The predicate as laid by the State was in all respects sufficient to show prima facie that the confession was voluntarily made. There is nothing in the record to show that under the circumstances prevailing at the time the confession was made, when considered with the age, character, and situation of the appellant, that he was deprived of his free choice to admit, to deny, or to refuse to answer. Phillips v. State, supra. It appears that the appellant voluntarily surrendered himself to the officers shortly after the crime was committed, at which time he admitted his guilt. The defendant did not testify. He offered no witnesses in his behalf. Hence, there was no testimony tending to refute the evidence of the witnesses for the State as to the voluntary character of the confession.

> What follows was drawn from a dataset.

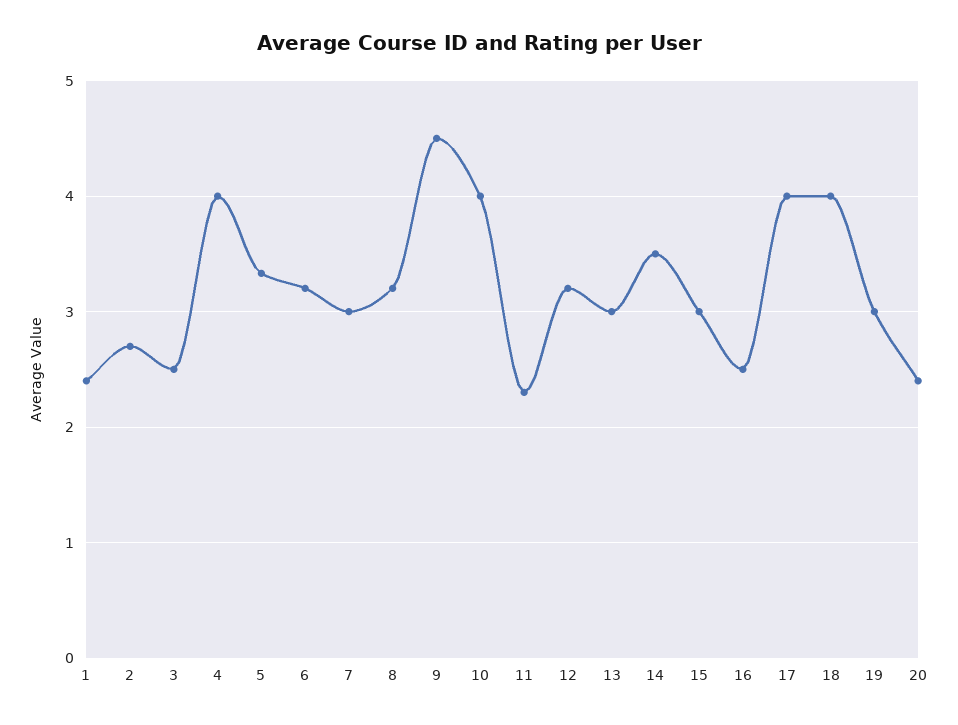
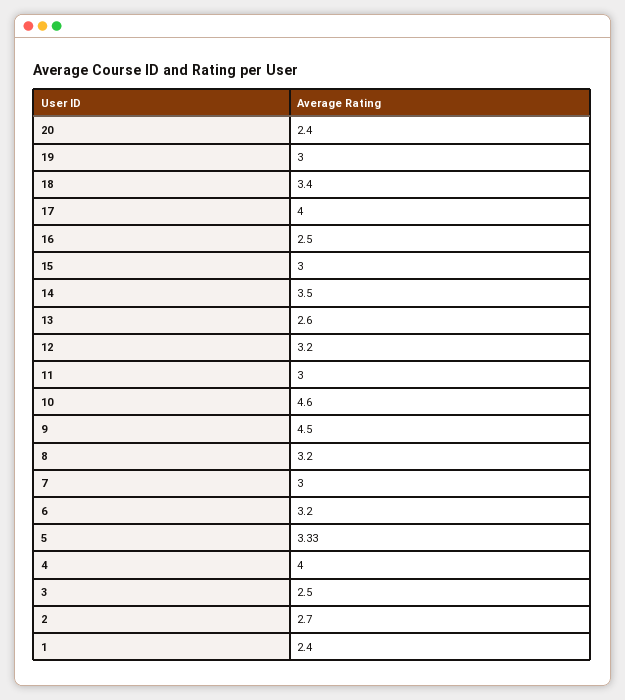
10: 4 -> 4.6
11: 2.3 -> 3
13: 3 -> 2.6
18: 4 -> 3.4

The trial court did not err in permitting Mazell Blackmon, the daughter of the deceased, to testify as to the injuries which she received at the hands of the appellant on the occasion when her mother was killed. As before indicated, Mazell and the deceased were asleep in the same bed at the time the fatal blows were struck. The attack on this witness was within the res gestae of the crime against her mother and was admissible as shedding light on the acts, motive, and intent of the assailant. Grissett v. State,
The State, over the objection of the defendant, introduced in evidence a "double-bit axe" with a short handle which the officers identified as one which they had found on a porch of the appellant's home a short time after the homicide. There was blood on the handle and blade of the axe. It was without dispute in the evidence that an axe was the murder weapon. The defendant in his confession admitted that he hit the deceased several times with an axe of the type which was found on his porch, and that he placed the axe on his porch shortly after leaving the home of the deceased. Appellant does not contend that an instrument used in the commission of the crime is inadmissible in evidence when properly identified, but does insist that the axe which was admitted in this case was not shown to have been the one used by the appellant and that, therefore, its admission in evidence was erroneous. We cannot agree with this contention. The facts above set out are sufficient to justify a reasonable inference that the axe which was introduced in evidence was the one with which appellant struck the fatal blows and we think it was properly admitted to the jury for what it was worth. Lewis et al. v. State,
Since the evidence showed that shortly after the attack the appellant returned to his home, it was not reversible error for the trial court to permit the State to show by an officer who searched appellant's home within a few hours after the crime that he found there a pair of pants and a shirt with fresh red stains on them. Walker v. State,
The attack upon Mazell Blackmon having been properly admitted in evidence, the county solicitor's statement that "it wasn't his fault he didn't kill two on that occasion" was not improper. Granberry v. State, supra.
Inasmuch as there was no evidence introduced in support of the plea of not guilty by reason of insanity, the trial court properly gave the following charge at the request of the State: "If you believe the evidence in this case you cannot find the defendant not guilty by reason of insanity." Pilley v. State,
The trial court refused to give several written charges requested by appellant through which he sought to avail *629
of the principles that operate to reduce the grade of a homicide to manslaughter when the killing is traceable to an act done in sudden anger or the heat of blood, upon adequate provocation. Caldwell v. State,
In accordance with our duty in cases of this character, we have examined the record for any error, whether pressed upon our attention or not. The testimony in the case abundantly sustains the verdict. The record is free from reversible error and is due to be affirmed. It is so ordered by the court.
Affirmed.
BROWN, FOSTER, SIMPSON, and STAKELY, JJ., concur.